Jüri Başkanı Pier Luigi Pizzi, üyeleri ise Gürer Aykal, Renato Bruson, Yekta Kara, Gianni Tangucci, Luca Targetti, Vincenzo de Vivo gibi hepsi de birbirinden efsanevi isimlerdi. Finalistler ise şöyleydi: Soprano Pervin Çakar, Soprano Esra Çetiner, Bariton Bahadır Noyan Coşgun, Soprano Adelina Diaconu (Romanya), Bariton Kartal Karagedik, Mezzo-Soprano Anna Lapkovskaja (Beyaz Rusya), Soprano Aylin Sezer, Soprano Sirel Yakupoğlu ve Soprano Pretty Yende (Güney Afrika).
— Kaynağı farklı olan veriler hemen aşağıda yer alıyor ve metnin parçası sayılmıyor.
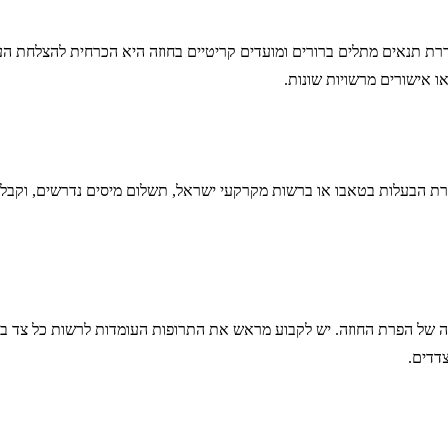
רת תנאים מתלים ברורים ומועדים קריטיים בחוזה היא הכרחית להצלחת הע
 אישורים מרשויות שונות.
ברת הבעלות בטאבו או ברשות מקרקעי ישראל, תשלום מיסים נדרשים, וקבלת
קרה של הפרת החוזה. יש לקבוע מראש את התרופות העומדות לרשות כל צד במק
צדדים.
Organizasyon gerçekten kusursuzdu. Sunucu Halit Ergenç'in sahnedeki varlığının da, Borusan İstanbul Filarmoni Orkestrası ve Şef Gürer Aykal'ın yarışmacılarla olan uyumunun da, 2008 kazananı Nazlı Deniz Boran'ın aryalarının (Gece Kraliçesi'nin aryasını söyledi daha ne yapsın) da gecenin bu kusursuzluğundaki payı büyüktü. 30 kişinin klişe konuşmalar yapmadığı, final heyecanı, ödül töreni heyecanı ve konser profesyonelliğinin içiçe yaşandığı, kalitesi yüksek bir geceydi. (Yekta Kara'nın yelpazesini ise gecede göremedim.)

Gecenin ilk yarısında finalistler birer birer sahne almaya başladı. Favorilerim sırasıyla Pretty Yende, Anna Lapkovskaja, Kartal Karagedik ve Sirel Yakupoğlu olmuştu. 2. yarıda ise önce Nazlı Deniz Boran'ı dinledik, daha sonra ise ödül törenini izledik. Jürinin değerlendirmesi ile dereceye giren finalistler 1. Pretty Yende, 2. Kartal Karagedik, 3.ler ise Anna Lapkovskaja ile Pervin Çakar oldu. Jürinin seçimin çok kolay olduğunu söylemesinden, ve zaten benim 'bile' çoğu dereceye gireni doğru tahmin etmiş olmamdan anlaşılacağı gibi çok yerinde kararlar verildi yarışmada.


Hayatımda ilk kez zenci bir soprano dinledim ve kendisine hayran kaldım. Yende'nin söylediği arya da ilk kez duyduğum ve beni büyüleyen bir aryaydı: Jules Massenet'nin Manon'undan "Suis je gentile ainsi"... Birincilikle ödüllendirilen Pretty Yende, önümüzdeki yıl 40. İstanbul Müzik Festivali'nde Borusan İstanbul Filarmoni Orkestrası'nın solisti olarak tekrar İstanbul'da olacak. O sesi tekrar dinlemek için sabırsızlanmaktayım.

Katkılarından dolayı sevgili Emre Erbirer'e teşekkürlerimi sunarım.